====== TRECHO DO DOCUMENTO ======
(*) Nelson Valente
Jean Piaget nasceu em Neuchâtel, na Suíça, em 1896. Diplomou-se em ciências naturais aos 21 anos, doutorando-se no ano seguinte. Interessou-se pela psicologia, realizando estudos em Zurique e em Paris. Foi professor dessa matéria nas Universidades de Neuchâtel, Lausanne e Genebra e de psicologia genética na Sorbonne, de 1952 a 1963. Presidente da Comissão Suíça na UNESCO, foi enviado em missão a Beirute, Paris, Florença e Rio de Janeiro. A UNESCO confiou-lhe a elaboração da obra O direito à educação. Piaget tornou-se membro do Conselho Executivo da instituição.
Piaget abordou o desenvolvimento da inteligência através do processo de maturação biológica. Para ele, há duas formas de aprendizagem. A primeira, mais ampla, equivale ao próprio desenvolvimento da inteligência. Este desenvolvimento é um processo espontâneo e contínuo que inclui maturação, experiência, transmissão social e desenvolvimento do equilíbrio. A segunda forma de aprendizagem é limitada à aquisição de novas respostas a situações específicas ou à aquisição de novas estruturas para algumas operações mentais específicas.
====== LISTAGEM FORNECIDA ======
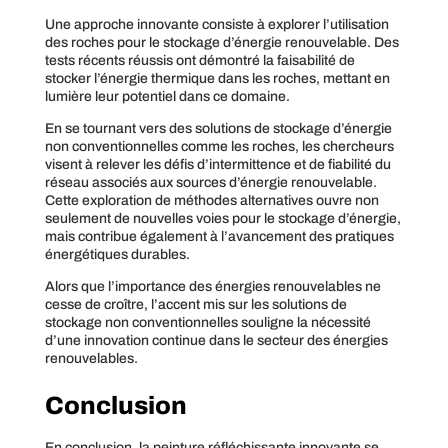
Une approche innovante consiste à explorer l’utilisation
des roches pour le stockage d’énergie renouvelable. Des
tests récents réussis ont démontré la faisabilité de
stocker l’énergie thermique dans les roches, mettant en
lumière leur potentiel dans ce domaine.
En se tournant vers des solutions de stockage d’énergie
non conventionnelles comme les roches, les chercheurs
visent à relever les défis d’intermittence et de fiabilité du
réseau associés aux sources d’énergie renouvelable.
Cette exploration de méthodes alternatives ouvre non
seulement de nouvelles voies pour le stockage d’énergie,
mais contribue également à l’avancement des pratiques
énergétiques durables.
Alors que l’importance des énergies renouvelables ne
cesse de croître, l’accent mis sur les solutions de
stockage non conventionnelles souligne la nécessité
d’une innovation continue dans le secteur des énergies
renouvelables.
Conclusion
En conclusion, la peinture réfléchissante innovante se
======
__AÇÃO NECESSÁRIA A__:
Segundo o trecho do documento sobre Jean Piaget, em que cidade e em que ano ele nasceu?
__AÇÃO NECESSÁRIA B__:
Indique se cada afirmação abaixo está de acordo com o trecho do documento sobre Jean Piaget, respondendo sim ou não e citando literalmente as palavras decisivas do texto: (i) Piaget diplomou-se em ciências naturais aos 21 anos. (ii) A UNESCO confiou a Piaget a elaboração da obra O direito à educação. (iii) Para Piaget, há três formas de aprendizagem.
__AÇÃO NECESSÁRIA C__:
Prossiga o texto sobre Jean Piaget a partir da última frase do trecho.

__RESULTADO DA TAREFA A__:
Em Neuchâtel, na Suíça, em 1896.

__RESULTADO DA TAREFA B__:
(i) Sim: "Diplomou-se em ciências naturais aos 21 anos"
(ii) Sim: "A UNESCO confiou-lhe a elaboração da obra O direito à educação"
(iii) Não: "Para ele, há duas formas de aprendizagem"

__RESULTADO DA TAREFA C__:
O processo de aprendizagem envolve a assimilação e a acomodação. Na medida em que participamos ativamente dos acontecimentos, assimilamos mentalmente as informações sobre o ambiente físico e social e transformamos o conhecimento adquirido em formas de agir sobre o meio. O conhecimento assimilado para a constituir a bagagem de experiências que nos permite enfrentar as novas situações, assimilar outras experiências e formular novas ideias e conceitos.
As novas aprendizagens baseiam-se nas anteriores assim, a inteligência humana desenvolve-se: aprendizagens simples servem de base a outras aprendizagens mais complexas.
Quando transformamos o conhecimento assimilado em uma nova forma de ação, realizamos uma acomodação entre o nosso organismo nos aspectos físico e mental e o ambiente no qual vivemos.
Através de assimilações e acomodações constantes e contínuas, cada indivíduo organiza sua noção da realidade, seu próprio conhecimento.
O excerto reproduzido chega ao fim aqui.